__STATED EXERCISE__. Count the lines in the entries below that contain the word "Recorded". Reply with the number only.

===== MATERIAL FOR THE TASK

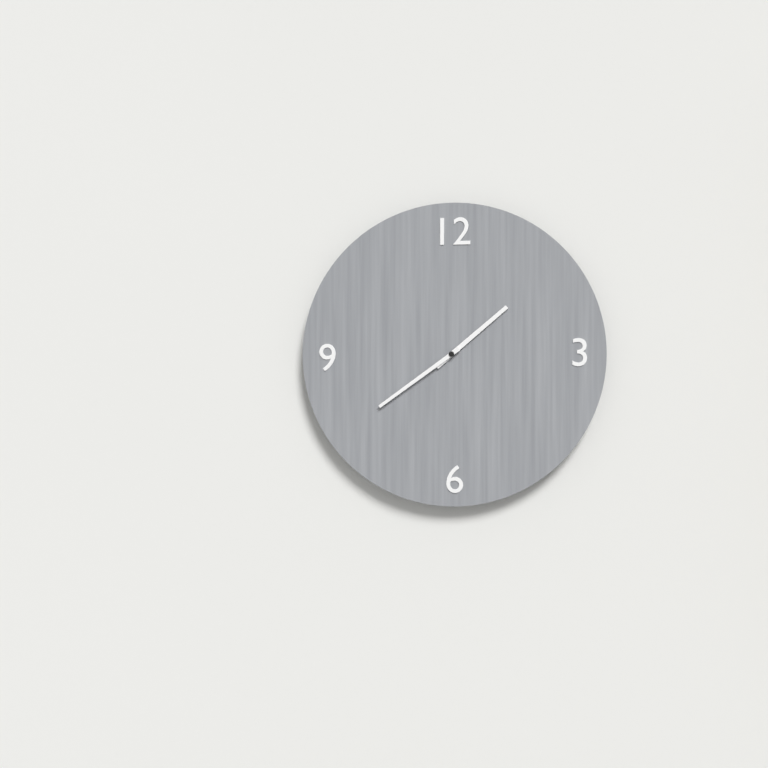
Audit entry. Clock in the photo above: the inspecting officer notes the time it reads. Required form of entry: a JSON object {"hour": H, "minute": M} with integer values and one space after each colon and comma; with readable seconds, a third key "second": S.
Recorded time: {"hour": 1, "minute": 39}
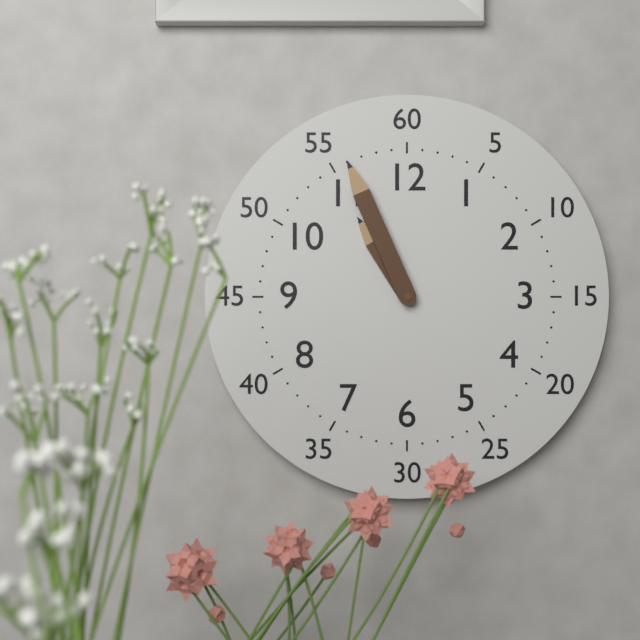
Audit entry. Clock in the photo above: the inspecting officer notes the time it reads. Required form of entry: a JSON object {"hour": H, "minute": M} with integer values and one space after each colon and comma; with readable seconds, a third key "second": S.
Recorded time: {"hour": 10, "minute": 56}
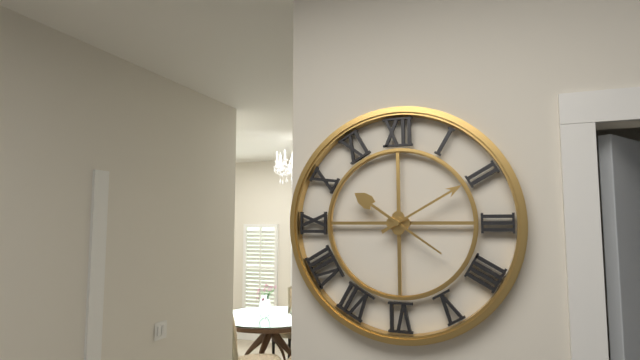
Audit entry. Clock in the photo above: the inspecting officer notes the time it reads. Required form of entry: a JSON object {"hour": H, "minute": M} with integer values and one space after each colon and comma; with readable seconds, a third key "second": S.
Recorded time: {"hour": 10, "minute": 10}
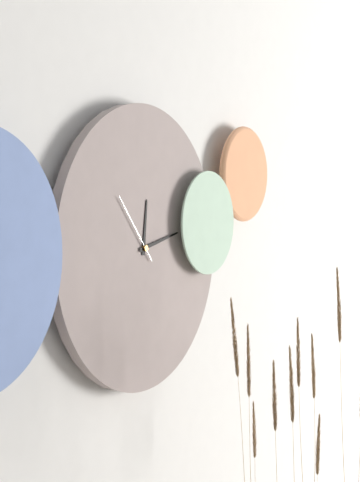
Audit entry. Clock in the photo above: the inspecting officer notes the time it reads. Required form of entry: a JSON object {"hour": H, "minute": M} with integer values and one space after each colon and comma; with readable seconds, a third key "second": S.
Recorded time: {"hour": 12, "minute": 13, "second": 53}
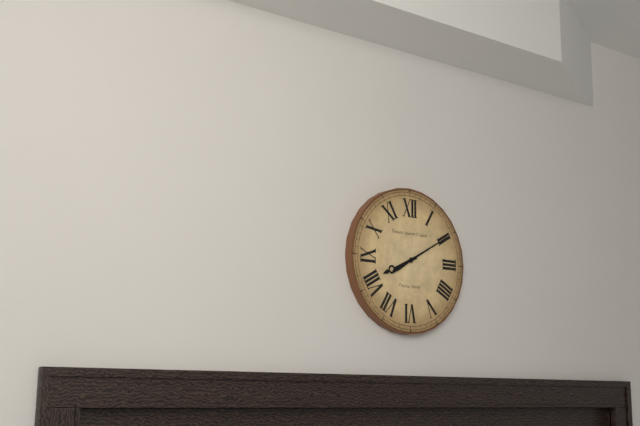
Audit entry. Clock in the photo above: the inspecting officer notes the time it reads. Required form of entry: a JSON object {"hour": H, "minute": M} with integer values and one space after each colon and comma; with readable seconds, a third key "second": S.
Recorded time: {"hour": 8, "minute": 10}
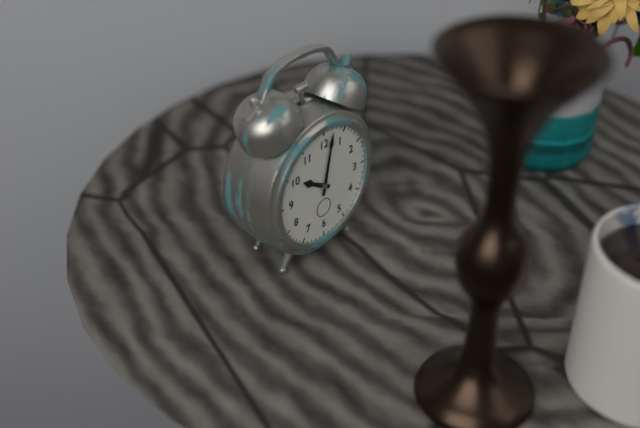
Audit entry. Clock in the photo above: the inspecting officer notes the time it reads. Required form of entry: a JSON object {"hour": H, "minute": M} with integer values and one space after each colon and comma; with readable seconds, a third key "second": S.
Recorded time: {"hour": 10, "minute": 2}
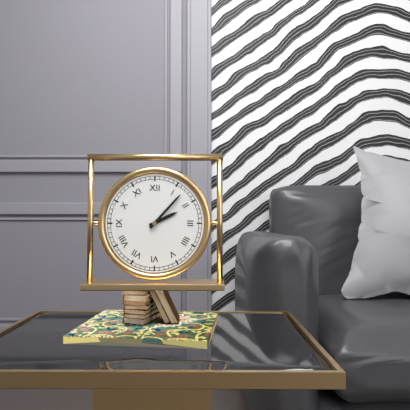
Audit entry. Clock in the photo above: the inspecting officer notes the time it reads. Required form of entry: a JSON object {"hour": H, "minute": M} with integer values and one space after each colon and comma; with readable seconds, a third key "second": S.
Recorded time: {"hour": 2, "minute": 7}
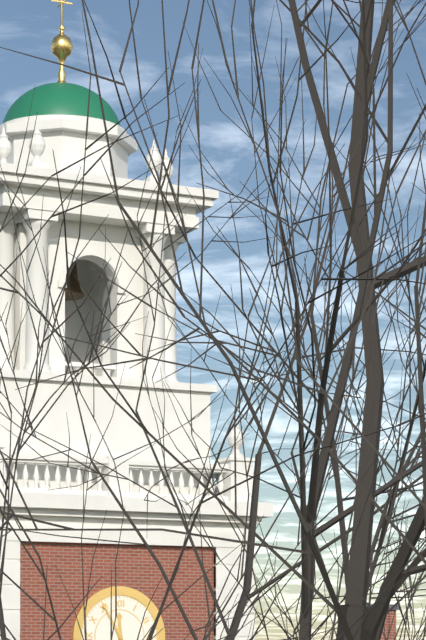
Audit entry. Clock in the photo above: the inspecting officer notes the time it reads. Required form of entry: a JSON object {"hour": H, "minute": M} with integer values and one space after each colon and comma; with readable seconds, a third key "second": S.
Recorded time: {"hour": 11, "minute": 55}
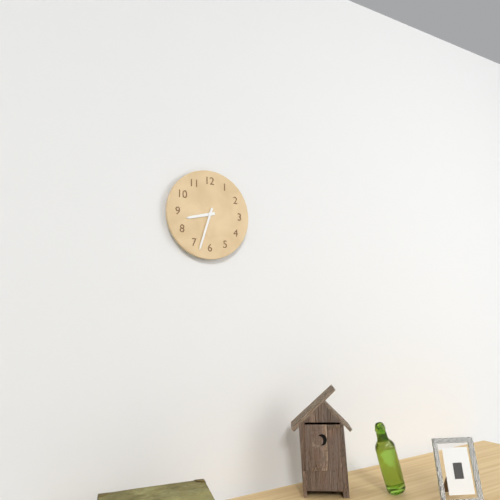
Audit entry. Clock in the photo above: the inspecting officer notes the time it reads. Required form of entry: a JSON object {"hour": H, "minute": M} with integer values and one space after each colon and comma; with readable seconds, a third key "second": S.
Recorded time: {"hour": 8, "minute": 33}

==========

__EXERCISE OUTPUT__. 9